Doppler on wheels deployed at Hurricane Ike

The only scientific team to successfully brave Hurricane Ike's knock-down winds and swells in Galveston was the DOW, the Doppler on Wheels mobile weather radar operated by the Center for Severe Weather Research (CSWR) in Boulder, Colo.

"The DOW mission to Ike provided, for the first time, high-resolution radar data collected from the ground of the inside of a hurricane eye strengthening during landfall, and from a hurricane that directly impacted a large urban area," said scientist Josh Wurman of CWSR.

The National Science Foundation (NSF)-supported DOW was deployed on a 35-foot-high overpass in Galveston during the passage of Ike.

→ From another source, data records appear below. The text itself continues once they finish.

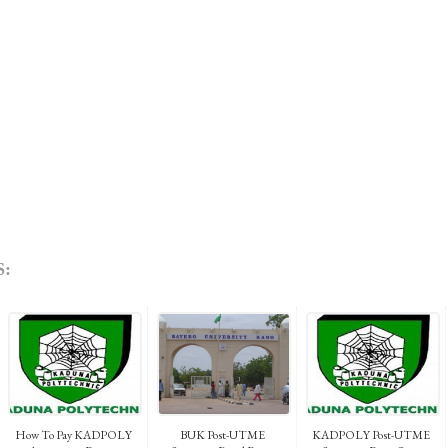
:
How To Pay KADPOLY
BUK Post-UTME
KADPOLY Post-UTME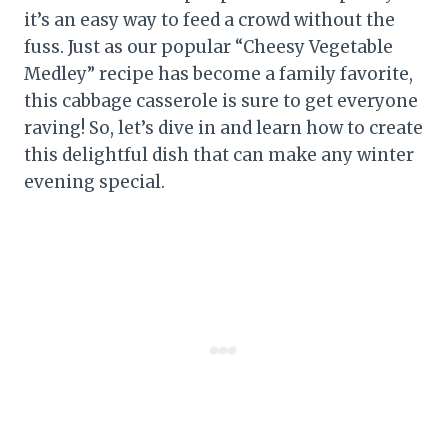
it’s an easy way to feed a crowd without the
fuss. Just as our popular “Cheesy Vegetable
Medley” recipe has become a family favorite,
this cabbage casserole is sure to get everyone
raving! So, let’s dive in and learn how to create
this delightful dish that can make any winter
evening special.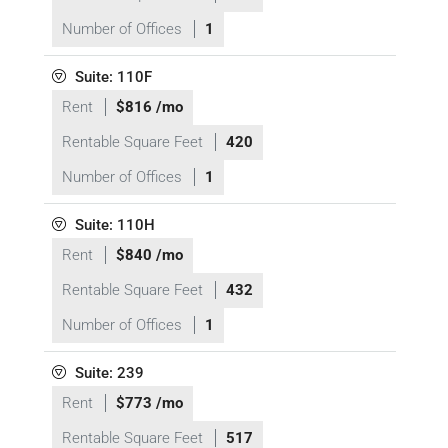
Number of Offices
1
Suite: 110F
Rent
$816 /mo
Rentable Square Feet
420
Number of Offices
1
Suite: 110H
Rent
$840 /mo
Rentable Square Feet
432
Number of Offices
1
Suite: 239
Rent
$773 /mo
Rentable Square Feet
517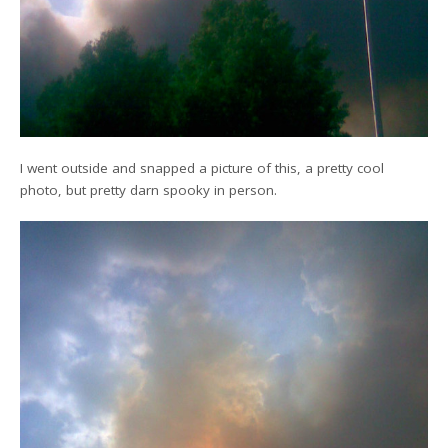
I went outside and snapped a picture of this, a pretty cool
photo, but pretty darn spooky in person.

"The mission will allow researchers to better understand how phenomena called fine-scale wind streaks and boundary layer rolls, discovered by the the DOW in 1996, affect hurricane evolution," said Steve Nelson, program director in NSF's Division of Atmospheric Sciences, which funds the DOW. "These rolls may be important in how efficiently heat is extracted from the ocean, and how strongly hurricane winds are slowed by surface friction."

The DOW collected data for 17 hours. The center of Ike's eye passed nearly directly over the DOW, allowing scientists to take measurements of the front and rear eyewalls, and of the inside of the eye.

Deployed with the DOW were two vehicles equipped with instruments to track winds and raindrop size distributions, and ten unmanned "pods," which measured winds at locations so close to the water that human observers could not safely remain in the vicinity.

The vehicles were deployed at raised locations near the ends of the Galveston Causeway.

The pods stood watch in lines on the end of the Galveston Sea Wall and the Texas City Sea Wall, with 500-meter-spacing so the passage of small-scale gusts could be measured.

The DOW observed several mesovortices--swirling winds--in Ike's eyewall, which intensified winds and rainfall as these mesovortices rotated around the eye.

"The mesovortices are likely associated with some of the worst localized wind damage caused by Ike," said Wurman.

"The understanding from the DOW project is essential to improving forecasts of hurricane intensity, path, and rainfall amounts," he said. "It will lead to new insights on the nature of near surface winds in hurricanes, the behavior of hurricane eyewalls and processes inside eyewalls, and processes in hurricane rainbands."

Source: National Science Foundation

In the name of science, this mobile Doppler on Wheels braved Ike's hurricane winds last week.